* SOURCE EXTRACT
┄┄┄┄┄┄
This week members of First Nations whose communities, land, rights and title may be affected by LNG are gathering in Prince George, along with representatives of the provincial and federal governments, at a summit hosted by the Carrier Sekani Tribal Council.
Im hopeful that this conference will help bring the B.C. Liberal government back down to earth on the LNG file, as their overblown hype undermines a rational, public debate on this potential development.
Its a concern, for example, that the Minister of Natural Gas Development doesnt appear to know his numbers. In an over-the-top speech at the recent Union of B.C. Municipalities convention, the minister tried to wow the crowd with a string of rapid fire numbers on LNG, similar to what weve heard from the Premier.
Unfortunately in his efforts to demonstrate how B.C. could support five LNG plants on our northwest coast, he clearly overstated our natural gas reserves by nearly 400%. He also completely neglected to acknowledge the fact that the government has yet to assess the capacity of the northwest air shed to carry projects. Such gross exaggeration and oversimplification in order to win cheap political points damages the governments credibility on LNG development.
┄┄┄┄┄┄
* RECORD SET
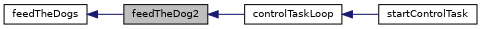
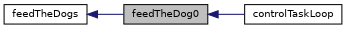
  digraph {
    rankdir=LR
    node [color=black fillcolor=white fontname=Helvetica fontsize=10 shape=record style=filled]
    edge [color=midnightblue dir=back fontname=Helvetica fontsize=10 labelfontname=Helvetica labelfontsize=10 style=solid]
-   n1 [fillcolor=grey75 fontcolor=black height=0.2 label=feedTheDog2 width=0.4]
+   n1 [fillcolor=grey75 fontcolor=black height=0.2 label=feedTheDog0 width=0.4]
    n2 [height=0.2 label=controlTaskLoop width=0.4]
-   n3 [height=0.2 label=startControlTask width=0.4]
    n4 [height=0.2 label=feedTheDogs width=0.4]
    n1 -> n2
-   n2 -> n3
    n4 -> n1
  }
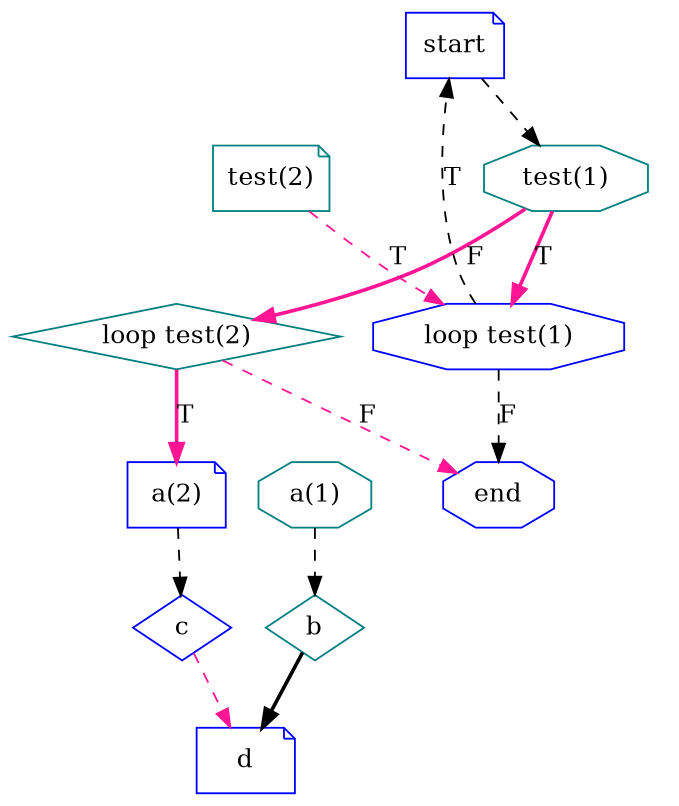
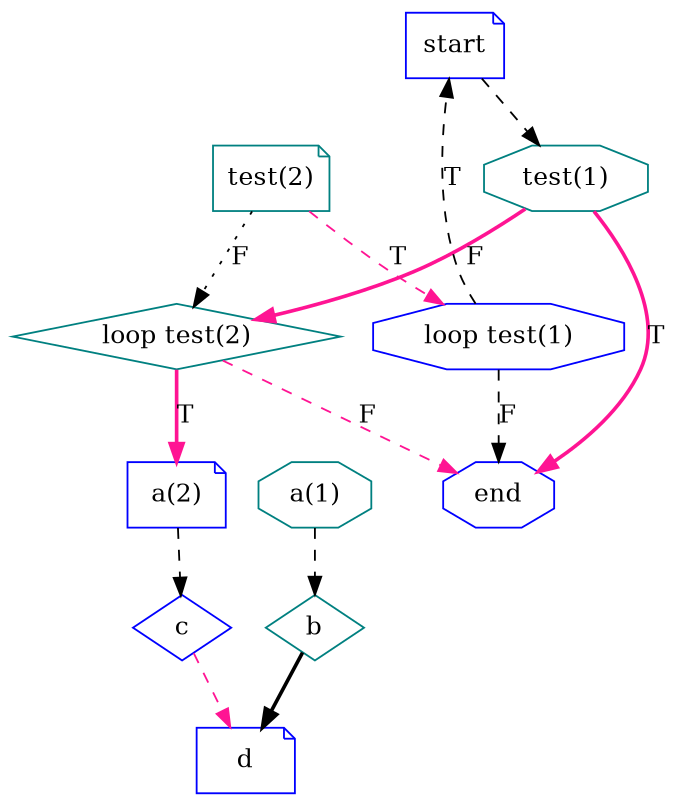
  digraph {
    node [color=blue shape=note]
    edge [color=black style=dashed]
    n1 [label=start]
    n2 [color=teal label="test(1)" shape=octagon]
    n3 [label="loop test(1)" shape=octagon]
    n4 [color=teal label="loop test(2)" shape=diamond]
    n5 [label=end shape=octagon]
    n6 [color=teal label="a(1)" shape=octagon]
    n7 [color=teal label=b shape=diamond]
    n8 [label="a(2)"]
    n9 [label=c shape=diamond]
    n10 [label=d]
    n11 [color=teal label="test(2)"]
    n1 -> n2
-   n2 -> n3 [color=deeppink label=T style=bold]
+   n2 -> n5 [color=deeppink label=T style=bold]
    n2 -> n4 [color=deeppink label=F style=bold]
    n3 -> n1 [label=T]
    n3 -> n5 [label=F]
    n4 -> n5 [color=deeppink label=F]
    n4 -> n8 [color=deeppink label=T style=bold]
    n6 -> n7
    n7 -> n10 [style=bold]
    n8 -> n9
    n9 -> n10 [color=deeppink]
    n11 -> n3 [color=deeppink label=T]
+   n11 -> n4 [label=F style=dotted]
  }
┄┄┄┄┄┄
* DIRECTIVE 1
Do these statements agree with the LNG commentary above? Answer yes or no for each and quote the words from the commentary that decide it.
(a) The Carrier Sekani Tribal Council hosts the summit in Prince George.
(b) The minister understated B.C.'s natural gas reserves.
(c) The government has already assessed the capacity of the northwest air shed.
* DIRECTIVE 2
Resume the LNG commentary above, picking up right after its final sentence.

* WRITTEN ANSWER 1
(a) Yes: "at a summit hosted by the Carrier Sekani Tribal Council"
(b) No: "he clearly overstated our natural gas reserves by nearly 400%"
(c) No: "the government has yet to assess the capacity of the northwest air shed to carry projects"

* WRITTEN ANSWER 2
The B.C. Liberal approach to certain northwest First Nations who are undecided about LNG plans is a recipe for destroying trust. Case in point is the Gitanyow. Two potential gas pipeline corridors could traverse their traditional territory. A year ago they signed a reconciliation agreement with the B.C. Liberal government that included a land use plan defining areas where different types of industrial activity could occur and where it wasnt appropriate due to sensitive habitat concerns.
In May when the Gitanyow were asked for initial comments by the government on the proposed pipeline corridors they referred to the mutually agreed on land use plan. The B.C. environmental assessment office responded that the land use plan doesnt apply to the pipeline proposals. Actions such as these call into question the honour of the Crown in signing agreements with First Nations and creates an atmosphere of distrust.
What we are also seeing is that the B.C. Liberals overzealous efforts to expedite their LNG plans is causing confusion in the government ministries responsible for assessing, permitting and monitoring industrial activities and this is diminishing confidence among members of the public that there will be a respectful and organized approach to development.
A classic example of the right hand not knowing what the left hand is doing recently took place in the Kispiox Valley. When residents inquired about authorizations for LNG pipeline crews who were cutting trees near their properties, one ministry, Forest Lands and Natural Resource Operations, pointed at another agency, the Oil and Gas Commission, who took a few weeks to point the finger back at Forests and Lands. This confusion and non-answers on a simple permitting issue casts doubt on the B.C. Liberals ability to successfully manage several LNG projects in a manner that doesnt negatively impact local residents and First Nations.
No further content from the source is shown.